If the BJP withdrew cases against saffron activists when in power in the state, in 2015 the Congress too dropped cases against several Popular Front of India (PFI) activists, recalls Mr Suresh Bhat, president of the Dakshina Kannada unit of the Karnataka Komu Souharda Vedike (KKSV).

"Withdrawal of cases is nothing but vote -bank politics and both political parties indulge in it ,” he argues. Although the BJP is always seen as the communal party, Mr Bhat regrets that nothing much has changed since the Congress came to power. “Goons still openly create communal tension, beat up cattle transporters and indulge in moral policing by assaulting girls and boys belonging to different communities found together at malls or in parties. The Congress could have brought in a change as soon as it was voted to power in 2013, but the largest number of communal incidents over the last seven years took place in 2015,” he says. Going by data compiled by the Vedike, while 104 communal incidents were recorded in the region in 2016, 2017 saw 125 such cases. Of these, 17 cases were of Hindu vigilantism and five of Muslim vigilantism.

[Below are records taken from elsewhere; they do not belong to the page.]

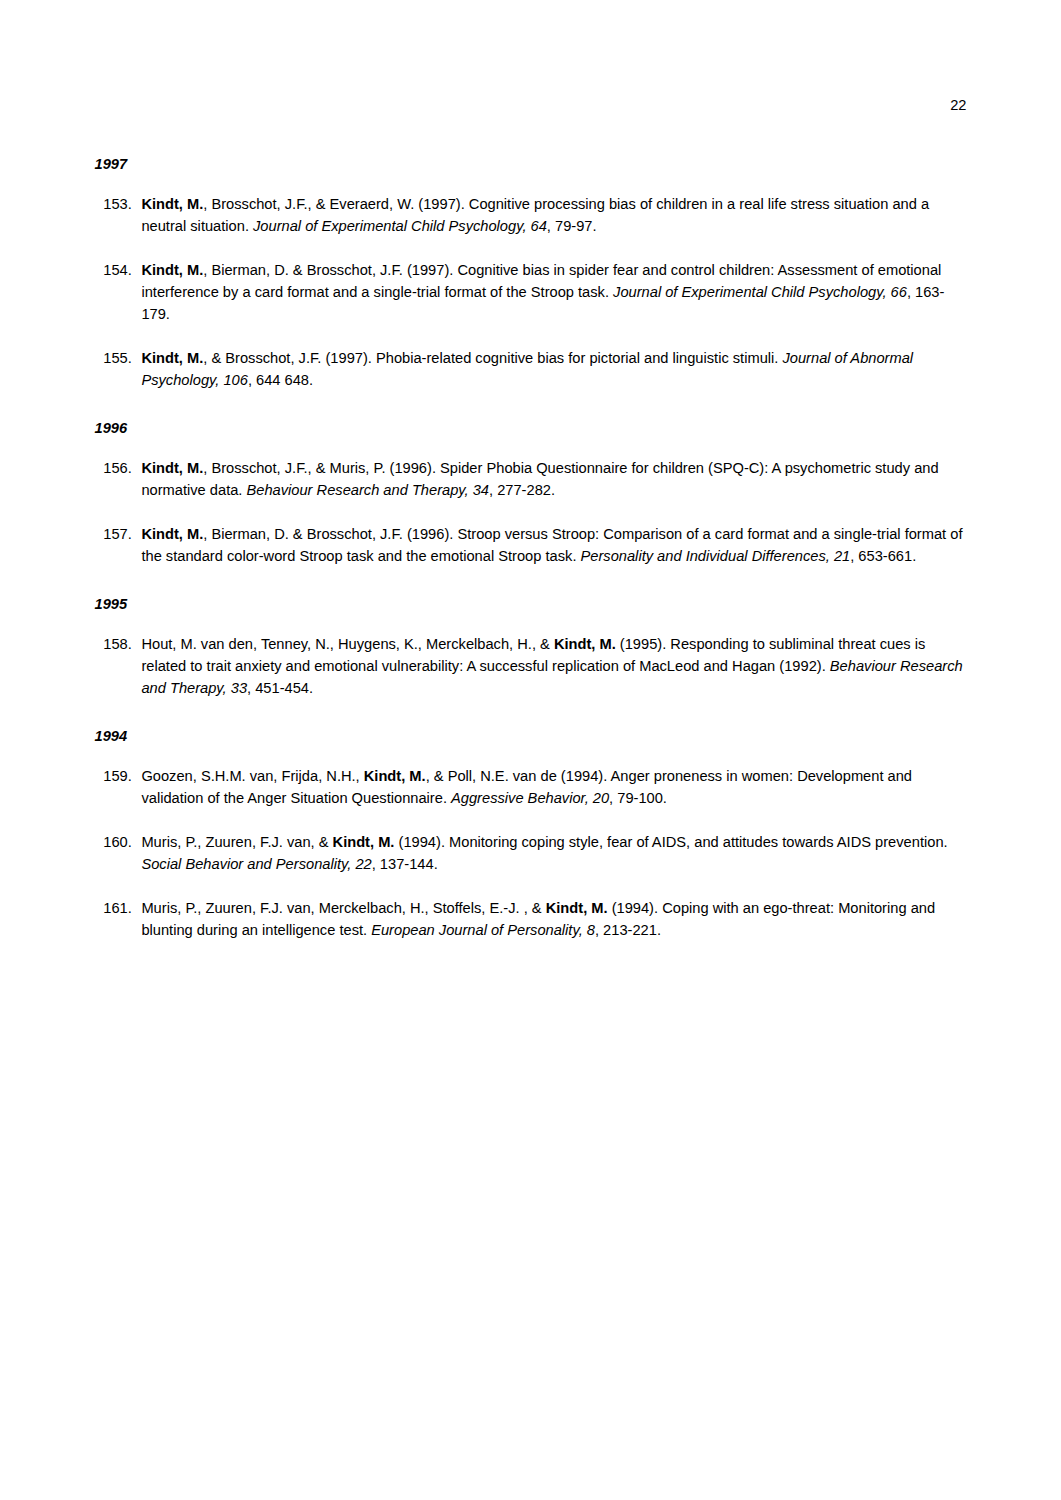22
1997
153. Kindt, M., Brosschot, J.F., & Everaerd, W. (1997). Cognitive processing bias of children in a real life stress situation and a neutral situation. Journal of Experimental Child Psychology, 64, 79-97.
154. Kindt, M., Bierman, D. & Brosschot, J.F. (1997). Cognitive bias in spider fear and control children: Assessment of emotional interference by a card format and a single-trial format of the Stroop task. Journal of Experimental Child Psychology, 66, 163-179.
155. Kindt, M., & Brosschot, J.F. (1997). Phobia-related cognitive bias for pictorial and linguistic stimuli. Journal of Abnormal Psychology, 106, 644 648.
1996
156. Kindt, M., Brosschot, J.F., & Muris, P. (1996). Spider Phobia Questionnaire for children (SPQ-C): A psychometric study and normative data. Behaviour Research and Therapy, 34, 277-282.
157. Kindt, M., Bierman, D. & Brosschot, J.F. (1996). Stroop versus Stroop: Comparison of a card format and a single-trial format of the standard color-word Stroop task and the emotional Stroop task. Personality and Individual Differences, 21, 653-661.
1995
158. Hout, M. van den, Tenney, N., Huygens, K., Merckelbach, H., & Kindt, M. (1995). Responding to subliminal threat cues is related to trait anxiety and emotional vulnerability: A successful replication of MacLeod and Hagan (1992). Behaviour Research and Therapy, 33, 451-454.
1994
159. Goozen, S.H.M. van, Frijda, N.H., Kindt, M., & Poll, N.E. van de (1994). Anger proneness in women: Development and validation of the Anger Situation Questionnaire. Aggressive Behavior, 20, 79-100.
160. Muris, P., Zuuren, F.J. van, & Kindt, M. (1994). Monitoring coping style, fear of AIDS, and attitudes towards AIDS prevention. Social Behavior and Personality, 22, 137-144.
161. Muris, P., Zuuren, F.J. van, Merckelbach, H., Stoffels, E.-J. , & Kindt, M. (1994). Coping with an ego-threat: Monitoring and blunting during an intelligence test. European Journal of Personality, 8, 213-221.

The largest number of communal incidents in the seven years was in 2015 when 228 such incidents were recorded. In comparison there were 173 communal incidents in 2014, and 132 in 2012.

“In the new year a moral policing case has already been reported at Pilikula Water Park, where Hindu vigilante groups assaulted a Hindu girl for being with a Muslim boy,” Mr Bhat notes, adding that the police finds it hard to act impartially owing to political pressure.